As the congregation emerged as an epicentre for spread of the coronavirus in different parts of the country, the state authorities tested and quarantined the people who had been part of the gathering and a large number of those who came in contact with them, giving rise to speculation that the community was being targeted.
Talking to reporters during his visit to Golaghat Civil Hospital to enquire about the eight coronavirus positive patients here, the minister said there was a misconception that a particular community was being targeted and forcefully quarantined in the backdrop of the virus outbreak.
"This virus can infect any community and due to an unfortunate situation, it infected people of a certain community. A community must not think that they are being targeted. No one has such intentions. Tomorrow I, too, may get infected...anybody can be.
"England's crown prince, prime minister have been infected. Anybody who tests positive should not think they are being targeted. Doctors have been told to explain to these patients about the infection to dispel their misconceptions," the minister said.
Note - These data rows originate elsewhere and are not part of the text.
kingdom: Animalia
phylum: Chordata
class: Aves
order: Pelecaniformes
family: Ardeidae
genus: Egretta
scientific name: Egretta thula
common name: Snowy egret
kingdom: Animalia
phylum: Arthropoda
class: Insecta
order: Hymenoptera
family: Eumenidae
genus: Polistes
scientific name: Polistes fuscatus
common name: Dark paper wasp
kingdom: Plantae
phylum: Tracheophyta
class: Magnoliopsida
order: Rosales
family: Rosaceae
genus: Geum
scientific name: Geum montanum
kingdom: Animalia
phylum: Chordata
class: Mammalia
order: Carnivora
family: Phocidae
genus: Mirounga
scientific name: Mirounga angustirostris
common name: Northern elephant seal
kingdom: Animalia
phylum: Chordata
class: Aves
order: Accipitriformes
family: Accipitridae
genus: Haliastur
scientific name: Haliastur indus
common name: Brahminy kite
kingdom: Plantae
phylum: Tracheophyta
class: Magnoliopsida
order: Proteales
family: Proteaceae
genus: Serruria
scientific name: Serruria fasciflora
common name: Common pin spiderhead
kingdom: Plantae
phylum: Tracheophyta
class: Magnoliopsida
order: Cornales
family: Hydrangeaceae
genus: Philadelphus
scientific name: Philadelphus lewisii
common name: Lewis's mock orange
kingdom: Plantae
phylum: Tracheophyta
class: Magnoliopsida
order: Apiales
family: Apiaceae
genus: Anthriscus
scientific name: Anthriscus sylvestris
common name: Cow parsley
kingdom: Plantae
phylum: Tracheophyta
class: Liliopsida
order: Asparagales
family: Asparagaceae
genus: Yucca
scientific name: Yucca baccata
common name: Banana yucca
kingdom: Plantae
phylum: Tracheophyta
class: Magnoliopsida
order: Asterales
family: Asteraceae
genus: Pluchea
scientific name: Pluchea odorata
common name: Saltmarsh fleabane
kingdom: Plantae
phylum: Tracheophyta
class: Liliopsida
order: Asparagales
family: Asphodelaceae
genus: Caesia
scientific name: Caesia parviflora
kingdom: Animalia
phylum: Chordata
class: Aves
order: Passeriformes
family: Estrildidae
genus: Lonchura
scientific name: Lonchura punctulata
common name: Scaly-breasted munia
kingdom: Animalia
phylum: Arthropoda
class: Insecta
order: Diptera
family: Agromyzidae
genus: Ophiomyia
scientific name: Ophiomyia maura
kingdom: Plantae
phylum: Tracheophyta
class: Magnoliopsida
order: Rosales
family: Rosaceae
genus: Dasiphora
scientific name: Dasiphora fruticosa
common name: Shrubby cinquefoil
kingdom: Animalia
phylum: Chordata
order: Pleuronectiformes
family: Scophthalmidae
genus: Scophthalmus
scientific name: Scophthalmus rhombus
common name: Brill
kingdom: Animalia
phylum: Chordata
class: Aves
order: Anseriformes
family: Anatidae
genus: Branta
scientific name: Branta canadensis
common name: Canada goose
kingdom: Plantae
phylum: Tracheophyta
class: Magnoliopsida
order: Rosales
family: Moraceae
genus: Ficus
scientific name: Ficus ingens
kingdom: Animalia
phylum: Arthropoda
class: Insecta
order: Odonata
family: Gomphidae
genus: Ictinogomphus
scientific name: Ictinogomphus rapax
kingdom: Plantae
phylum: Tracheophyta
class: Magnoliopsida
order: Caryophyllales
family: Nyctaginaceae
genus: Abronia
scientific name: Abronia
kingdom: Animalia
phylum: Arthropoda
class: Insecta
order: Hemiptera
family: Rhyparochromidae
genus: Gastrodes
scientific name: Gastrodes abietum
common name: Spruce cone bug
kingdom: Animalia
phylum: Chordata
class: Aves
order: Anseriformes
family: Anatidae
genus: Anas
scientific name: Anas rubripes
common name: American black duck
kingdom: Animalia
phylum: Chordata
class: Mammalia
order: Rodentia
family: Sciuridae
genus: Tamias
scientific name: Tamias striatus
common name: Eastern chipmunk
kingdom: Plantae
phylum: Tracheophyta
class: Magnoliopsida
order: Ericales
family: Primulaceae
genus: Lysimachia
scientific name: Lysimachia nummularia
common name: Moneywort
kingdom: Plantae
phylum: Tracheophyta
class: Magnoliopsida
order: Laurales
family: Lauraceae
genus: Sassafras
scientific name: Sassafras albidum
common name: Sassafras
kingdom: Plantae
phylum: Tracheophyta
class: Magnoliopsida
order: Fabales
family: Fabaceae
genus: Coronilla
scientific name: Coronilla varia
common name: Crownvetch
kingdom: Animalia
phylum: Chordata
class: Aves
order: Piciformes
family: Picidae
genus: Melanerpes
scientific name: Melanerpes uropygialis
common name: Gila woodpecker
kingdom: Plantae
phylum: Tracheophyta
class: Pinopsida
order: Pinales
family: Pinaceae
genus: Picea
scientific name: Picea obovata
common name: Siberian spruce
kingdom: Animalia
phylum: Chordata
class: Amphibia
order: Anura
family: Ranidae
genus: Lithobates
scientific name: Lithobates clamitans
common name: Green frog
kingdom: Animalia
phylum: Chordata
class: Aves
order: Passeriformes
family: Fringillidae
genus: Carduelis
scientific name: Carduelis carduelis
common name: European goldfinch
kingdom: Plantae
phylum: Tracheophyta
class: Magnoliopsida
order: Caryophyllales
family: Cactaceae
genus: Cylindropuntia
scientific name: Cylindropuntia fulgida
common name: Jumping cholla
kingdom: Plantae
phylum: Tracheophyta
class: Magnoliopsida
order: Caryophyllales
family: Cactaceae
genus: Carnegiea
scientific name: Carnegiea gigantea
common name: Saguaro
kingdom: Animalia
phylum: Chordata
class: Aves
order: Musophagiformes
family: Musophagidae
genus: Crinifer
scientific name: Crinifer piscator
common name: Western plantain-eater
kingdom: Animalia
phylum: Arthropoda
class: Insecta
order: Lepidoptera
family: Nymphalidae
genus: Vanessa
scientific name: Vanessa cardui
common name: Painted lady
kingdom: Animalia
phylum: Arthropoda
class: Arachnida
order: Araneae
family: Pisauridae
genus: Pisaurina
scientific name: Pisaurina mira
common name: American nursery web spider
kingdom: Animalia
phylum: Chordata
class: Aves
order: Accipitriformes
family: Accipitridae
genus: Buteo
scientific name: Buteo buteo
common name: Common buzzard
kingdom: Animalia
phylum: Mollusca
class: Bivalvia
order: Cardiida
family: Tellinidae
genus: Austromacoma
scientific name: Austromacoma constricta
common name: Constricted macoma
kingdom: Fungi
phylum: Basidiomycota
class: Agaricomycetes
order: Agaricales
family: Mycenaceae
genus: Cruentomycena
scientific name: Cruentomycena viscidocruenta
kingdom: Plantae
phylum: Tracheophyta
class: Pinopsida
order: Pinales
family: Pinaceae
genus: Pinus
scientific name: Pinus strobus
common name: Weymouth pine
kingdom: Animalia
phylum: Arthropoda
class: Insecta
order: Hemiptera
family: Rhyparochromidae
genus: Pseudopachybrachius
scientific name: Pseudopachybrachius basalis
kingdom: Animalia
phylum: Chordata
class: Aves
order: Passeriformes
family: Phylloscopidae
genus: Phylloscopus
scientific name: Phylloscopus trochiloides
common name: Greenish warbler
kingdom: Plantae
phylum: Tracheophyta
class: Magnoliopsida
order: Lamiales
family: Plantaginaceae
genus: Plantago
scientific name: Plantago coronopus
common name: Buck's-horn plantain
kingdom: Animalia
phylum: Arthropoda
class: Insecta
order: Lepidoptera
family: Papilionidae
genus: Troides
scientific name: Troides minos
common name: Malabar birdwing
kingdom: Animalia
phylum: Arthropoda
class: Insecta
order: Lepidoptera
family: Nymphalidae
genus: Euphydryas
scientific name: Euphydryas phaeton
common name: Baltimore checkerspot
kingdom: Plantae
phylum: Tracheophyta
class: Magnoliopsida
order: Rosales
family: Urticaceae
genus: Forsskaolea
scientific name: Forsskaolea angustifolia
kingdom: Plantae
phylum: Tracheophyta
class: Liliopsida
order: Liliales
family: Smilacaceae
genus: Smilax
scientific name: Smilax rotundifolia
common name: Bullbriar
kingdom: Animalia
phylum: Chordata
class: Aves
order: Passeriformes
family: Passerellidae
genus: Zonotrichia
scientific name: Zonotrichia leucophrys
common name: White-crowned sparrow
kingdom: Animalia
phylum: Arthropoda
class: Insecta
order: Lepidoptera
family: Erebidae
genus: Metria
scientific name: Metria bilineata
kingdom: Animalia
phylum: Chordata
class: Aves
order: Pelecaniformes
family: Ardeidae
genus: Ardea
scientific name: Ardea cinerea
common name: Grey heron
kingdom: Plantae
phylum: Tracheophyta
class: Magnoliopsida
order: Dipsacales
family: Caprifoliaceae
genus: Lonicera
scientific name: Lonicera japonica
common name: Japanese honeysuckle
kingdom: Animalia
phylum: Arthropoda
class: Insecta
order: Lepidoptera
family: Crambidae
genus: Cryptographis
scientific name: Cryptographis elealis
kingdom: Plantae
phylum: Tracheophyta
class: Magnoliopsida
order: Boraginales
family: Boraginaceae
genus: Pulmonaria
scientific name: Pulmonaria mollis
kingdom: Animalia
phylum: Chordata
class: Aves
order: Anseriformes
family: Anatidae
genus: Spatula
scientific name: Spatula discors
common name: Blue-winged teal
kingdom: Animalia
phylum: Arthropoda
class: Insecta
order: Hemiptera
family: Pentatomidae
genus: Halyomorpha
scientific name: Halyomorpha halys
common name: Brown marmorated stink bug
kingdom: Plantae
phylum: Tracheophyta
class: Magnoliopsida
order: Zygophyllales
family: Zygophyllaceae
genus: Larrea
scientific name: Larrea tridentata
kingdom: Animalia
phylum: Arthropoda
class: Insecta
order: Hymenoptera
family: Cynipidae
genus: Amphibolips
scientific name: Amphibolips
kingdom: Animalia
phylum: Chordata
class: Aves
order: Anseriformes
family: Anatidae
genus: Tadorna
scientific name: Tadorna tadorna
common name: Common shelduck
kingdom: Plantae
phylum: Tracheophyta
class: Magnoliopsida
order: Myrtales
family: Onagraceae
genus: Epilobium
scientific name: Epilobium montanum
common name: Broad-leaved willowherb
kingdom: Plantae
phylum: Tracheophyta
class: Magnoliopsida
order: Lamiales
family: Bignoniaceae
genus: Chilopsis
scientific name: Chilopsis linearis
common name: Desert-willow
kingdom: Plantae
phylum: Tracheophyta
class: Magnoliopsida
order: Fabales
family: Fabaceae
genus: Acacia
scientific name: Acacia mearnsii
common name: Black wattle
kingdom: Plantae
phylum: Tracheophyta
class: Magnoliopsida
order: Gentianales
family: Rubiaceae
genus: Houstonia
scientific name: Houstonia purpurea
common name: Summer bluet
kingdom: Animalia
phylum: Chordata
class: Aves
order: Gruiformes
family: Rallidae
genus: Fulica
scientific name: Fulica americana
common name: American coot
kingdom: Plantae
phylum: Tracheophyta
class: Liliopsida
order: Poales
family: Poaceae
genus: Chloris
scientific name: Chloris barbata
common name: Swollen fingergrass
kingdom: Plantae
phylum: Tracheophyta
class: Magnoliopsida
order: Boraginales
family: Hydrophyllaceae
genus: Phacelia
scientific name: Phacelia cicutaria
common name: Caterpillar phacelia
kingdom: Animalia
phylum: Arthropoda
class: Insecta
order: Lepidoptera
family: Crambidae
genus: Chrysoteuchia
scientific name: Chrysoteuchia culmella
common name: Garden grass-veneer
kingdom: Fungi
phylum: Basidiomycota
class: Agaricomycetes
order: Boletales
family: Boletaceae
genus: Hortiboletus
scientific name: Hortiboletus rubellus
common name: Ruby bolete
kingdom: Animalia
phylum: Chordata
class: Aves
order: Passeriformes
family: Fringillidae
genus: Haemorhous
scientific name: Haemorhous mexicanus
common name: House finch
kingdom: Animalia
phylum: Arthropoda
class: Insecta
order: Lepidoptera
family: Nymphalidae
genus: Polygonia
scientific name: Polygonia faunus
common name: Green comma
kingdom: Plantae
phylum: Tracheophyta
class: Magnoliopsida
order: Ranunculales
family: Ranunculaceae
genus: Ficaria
Sarma also urged the COVID-19 patients and those quarantined for the virus not to spit on the healthcare providers as their sputum could further spread the virus among other people.
"They are spitting below from their rooms in the hospital and creating havoc thinking we have forcefully brought them when they have no fever. Their families should explain to them through mobile phones that if their spit falls on elderly people, pregnant women and others...they will get infected. I urge them to cooperate and go through the stipulated 14 days isolation," he said.
"Positive patients...have been informing others that they are being unnecessarily kept in hospitals. That is not correct. They should read books...that many may not show symptoms but be carriers and spread the disease on social contact," he said.
The health minister said, "In a way they (coronavirus positive cases) are human bombs. If they go out they will make their parents, their Jamaat, their community positive. That's why politics should not be brought into all issues. Cooperate for 14 days and thereafter they will be fit to return home."